Ankara, Suriye’de ateşkesin ihlal edilmemesi için özellikle İran’ın devrede olmasını istiyor. Bunun için de nerdeyse bütün beklentiler Rusya üzerine kurulmuş durumda. Bu yüzden Astana’da bir yandan rejim ve muhaliflerin nasıl bir iletişim kuracağı takip edilirken, Rusya’ya “İran’ın süreçteki aktif rolü için Moskova’nın da daha fazla çaba harcaması gerekiyor” mesajı verilecek.

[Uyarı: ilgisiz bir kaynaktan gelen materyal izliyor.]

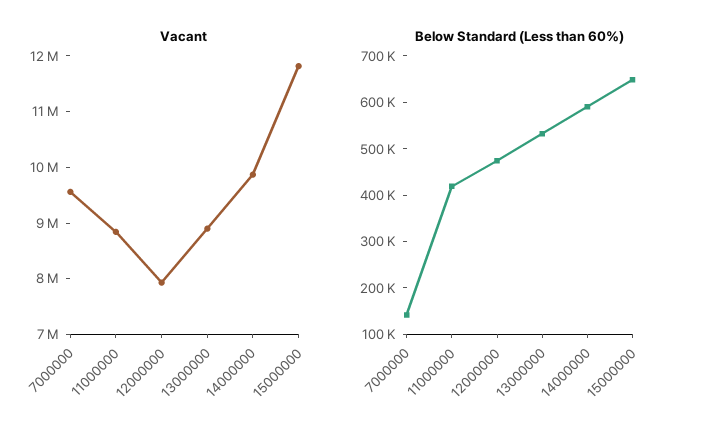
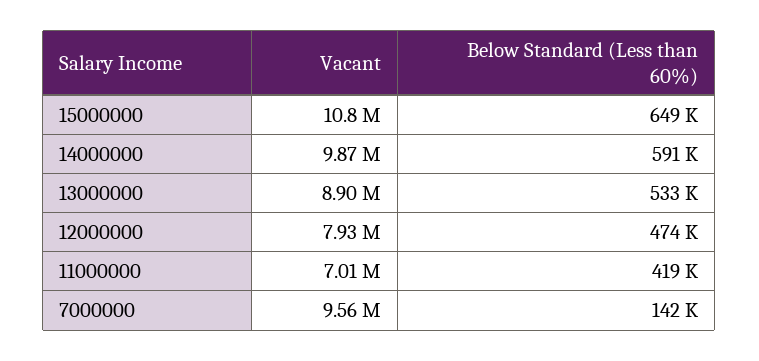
  {
    "Vacant": {
      "7000000": 9560000,
-     "11000000": 8800000,
+     "11000000": 7010000,
      "12000000": 7930000,
      "13000000": 8900000,
      "14000000": 9870000,
-     "15000000": 11800000
+     "15000000": 10800000
    },
    "Below Standard (Less than 60%)": {
      "7000000": 142000,
      "11000000": 419000,
      "12000000": 474000,
      "13000000": 533000,
      "14000000": 591000,
      "15000000": 649000
    }
  }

DW Türkçe’ye konuşan Türk Dışişleri yetkilileri, “Astana’nın temel amacı kalıcı barıştır ve herkesin maksimum fedakârlıkta bulunmasını beklemek geldiğimiz noktada sadece Türkiye’nin değil tüm tarafların ortak hissiyatıdır” diyor. Aynı yetkililer, Suriye savaşının 6. yılına girdiğini, asıl barış görüşmelerinin Şubat’ta Cenevre’de yapılacağını hatırlatırken, “Astana, barışa giden tarihi bir adım olacaktır. Ankara, Suriye’de herkesi kucaklayacak bir yönetimin sağlanması için kendisinden beklenen ne varsa yapacaktır. Bu noktada tek önemli kriterimiz, kuzeyde bir Kürt oluşumuna izin verilmemesidir. Bunun için de Trump yönetimiyle özel diyalog kanalları açılmıştır. Şimdi herkes Astana yolunda kalıcı barışa odaklanmıştır” diyor. Ankara’nın bu noktada Suriyeli muhaliflerle diyalogu yoğunlaştırdığı, Esad yönetimine dolaylı da olsa “barışa odaklanalım” mesajı gönderdiği biliniyor. Bu mesajın asıl hedefi de, Astana’yı başarıyla tamamlayıp, Cenevre’de tüm tarafları rahatlatacak bir zemin oluşturmak.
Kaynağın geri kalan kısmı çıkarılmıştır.